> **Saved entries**
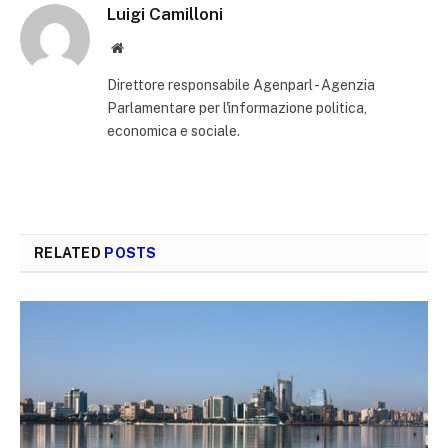
Luigi Camilloni
Website
Direttore responsabile Agenparl - Agenzia
Parlamentare per l'informazione politica,
economica e sociale.
RELATED
POSTS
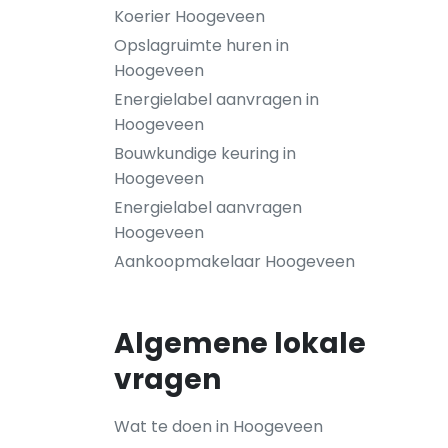
Koerier Hoogeveen
Opslagruimte huren in
Hoogeveen
Energielabel aanvragen in
Hoogeveen
Bouwkundige keuring in
Hoogeveen
Energielabel aanvragen
Hoogeveen
Aankoopmakelaar Hoogeveen
Algemene lokale
vragen
Wat te doen in Hoogeveen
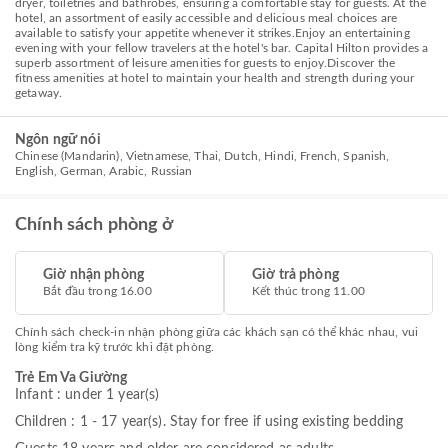
dryer, toiletries and bathrobes, ensuring a comfortable stay for guests. At the
hotel, an assortment of easily accessible and delicious meal choices are
available to satisfy your appetite whenever it strikes.Enjoy an entertaining
evening with your fellow travelers at the hotel's bar. Capital Hilton provides a
superb assortment of leisure amenities for guests to enjoy.Discover the
fitness amenities at hotel to maintain your health and strength during your
getaway.
Ngôn ngữ nói
Chinese (Mandarin), Vietnamese, Thai, Dutch, Hindi, French, Spanish,
English, German, Arabic, Russian
Chính sách phòng ở
Giờ nhận phòng
Giờ trả phòng
Bắt đầu trong 16.00
Kết thúc trong 11.00
Chính sách check-in nhận phòng giữa các khách sạn có thể khác nhau, vui
lòng kiểm tra kỹ trước khi đặt phòng.
Trẻ Em Va Giường
Infant : under 1 year(s)
Children : 1 - 17 year(s). Stay for free if using existing bedding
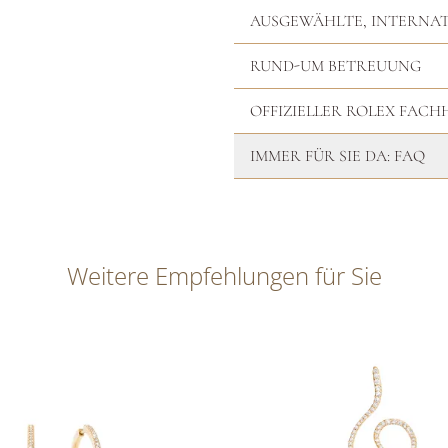
AUSGEWÄHLTE, INTERNA
RUND-UM BETREUUNG
OFFIZIELLER ROLEX FAC
IMMER FÜR SIE DA: FAQ
Weitere Empfehlungen für Sie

> **Task statement**
Copy the lines of the data above exactly as written, beginning with the line containing "Giờ trả phòng" and ending with the line containing "Infant : under 1 year(s)", and leave out all other lines.

> **Output of the task**
Giờ trả phòng
Bắt đầu trong 16.00
Kết thúc trong 11.00
Chính sách check-in nhận phòng giữa các khách sạn có thể khác nhau, vui
lòng kiểm tra kỹ trước khi đặt phòng.
Trẻ Em Va Giường
Infant : under 1 year(s)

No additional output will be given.